Frankie Hines: Tim was one of those people who dedicated his whole being completely to one purpose. All his life he was searching for something to give in himself. His political beliefs, God, anti-war protests. And he fought for this one purpose even when he had zero chances to win.

The interviewer: But he never fought for my father.

Frankie Hines: No.

The interviewer: Why do you think he didn’t?

Frankie Hines: Tim was passionate, but he wasn’t stupid. Hawk didn’t want to be fought for. Tim tried to in the beginning. I was working as a waiter in a club called Cozy Corner. Your father was a regular visitor. And you have no idea how much waiters can see and hear. I remember them fighting, Tim called your father a coward and marched out of the club.

The interviewer: It’s interesting.

Frankie Hines: What is?

The interviewer: Every part of their story ends exactly like this. It’s always Tim leaving.

Frankie Hines: Don’t get me wrong, honey, but Hawk was always too weak to leave himself. Except for that last time.

 


 

The interviewer: Tell me about the quilt.

Jerome Andersen: We did quite a few. Tim’s was the first, but then we put together one for each of our friends who died. I said we, but Frankie did most of the work.
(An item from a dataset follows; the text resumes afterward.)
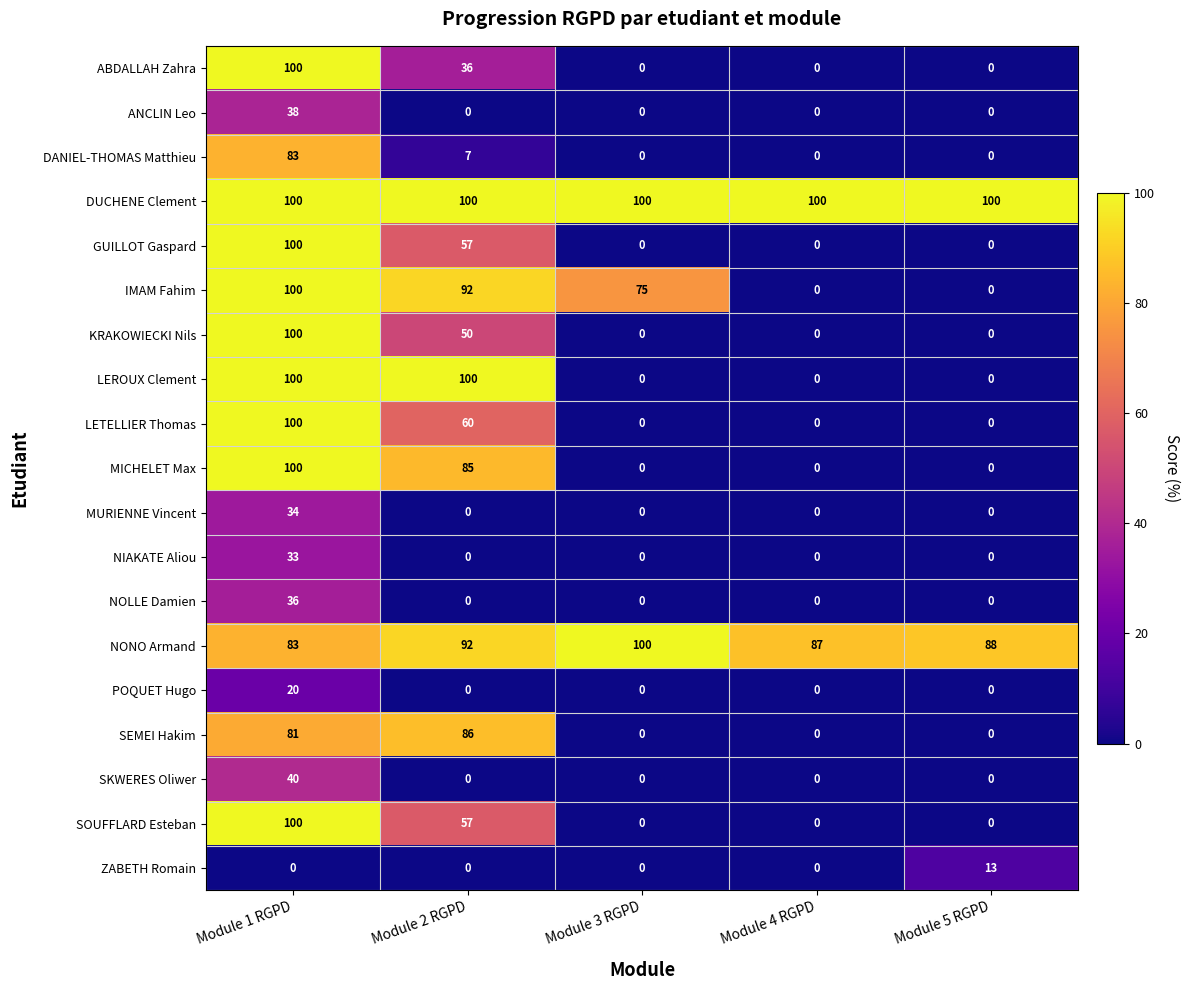

What is the greatest value displayed?

100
We used Tim’s clothes for it, and, I believe, your father’s undershirt. He left it when… When Tim saw him last time. We thought it would be symbolic.

Jerome swipes a tear from his face.

Jerome Andersen: Forgive me. It’s a sensitive topic.
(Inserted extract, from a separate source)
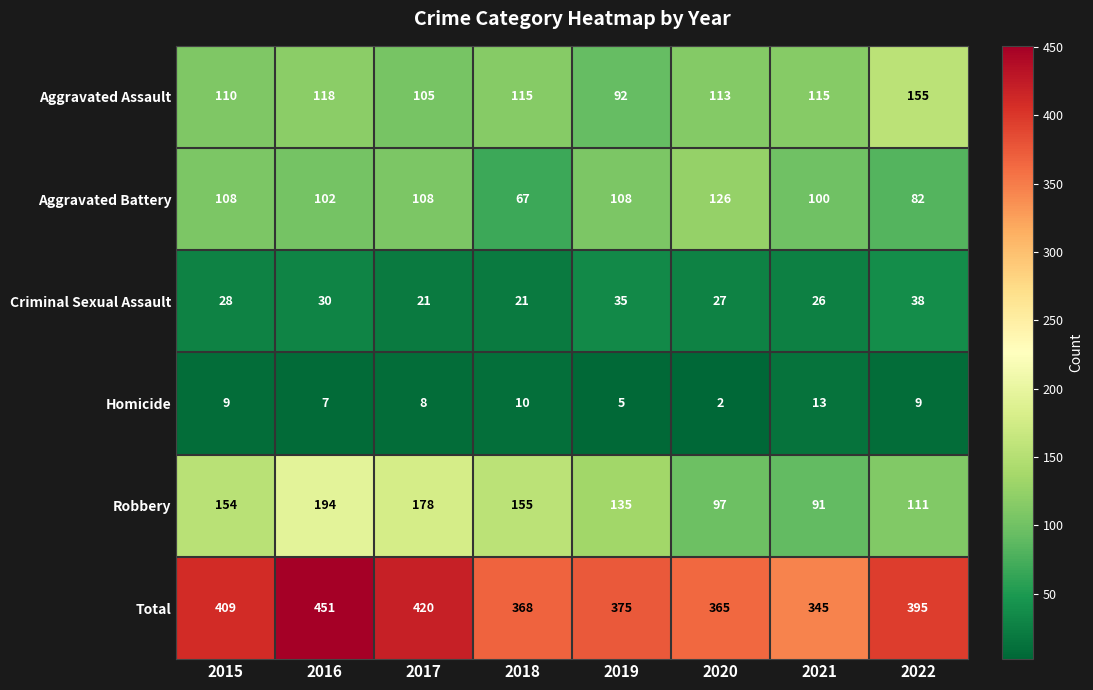

Which category has the highest value across all series?

2016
The interviewer: I understand.

Jerome Andersen: You don’t. Did you know I’m HIV-positive?

The interviewer: No. I’m sorry.

Jerome Andersen: When they started an experimental treatment program, Frankie and Marcus used every ounce of money and influence to put me in it. I’m alive today because I was lucky to catch it late enough, and because there are people who were going to fight for me. Tim wasn’t that lucky. He was always the person who fought for others. Until his last day.

The interviewer: Did you know him well?

Jerome Andersen: He was like a family to me. Like a cool uncle. Once, when I just started to live with Marcus and Frankie, Tim caught me smoking weed, but instead of telling them, he just joined me.

The interviewer: My brother, Jackson. He met him once. He also said Tim was like a cool uncle.

Jerome and Kimberly laugh.

Jerome Andersen: I don’t know what happened between Tim and your father, but you should know. When AIDS progressed enough, it affected Tim’s brain. He began to forget things. He would forget names and simple words, sometimes he wouldn’t recognize us at all. But he always remembered your father. He talked about him. He called his name. He hallucinated them dancing together.

 


 

The interviewer: I remember when mom came back from San Francisco and told me you’re separating. When I asked the reason, she told me that she spent her life trying to ignore the fact that you loved someone else. I was so angry at you.

Hawkins Fuller: I remember. You hadn’t talked to me for two weeks.

The interviewer: But then you told me that you went to see your friend who was sick. And it finally occurred to me that someone else was a man.

Hawkins shakes his head and lets out a relieved laugh.

Hawkins Fuller: You figured it out before… Before I told you.

The interviewer: I’m a smart girl.

Hawkins Fuller: You are, sweetheart.

The interviewer: Dad. I’m not angry anymore.

 


 

The interviewer: I have one last question for you. Who was Tim Laughlin?

Marcus Gaines: He was my friend.

Lucy Fuller: He was someone I was envious of.

Frankie Hines: He was brilliant. Brave. Unstoppable.

Maggie Robbins: He was a part of me. A better one.

Mary Johnson: He was a good boy.

Jerome Andersen: He was one of the thousands of men who wasn’t lucky.

Hawkins Fuller:  He was pure. And decent. He was the love of my life.

Mr Fuller swipes a tear from his cheek, then looks into the camera and smiles.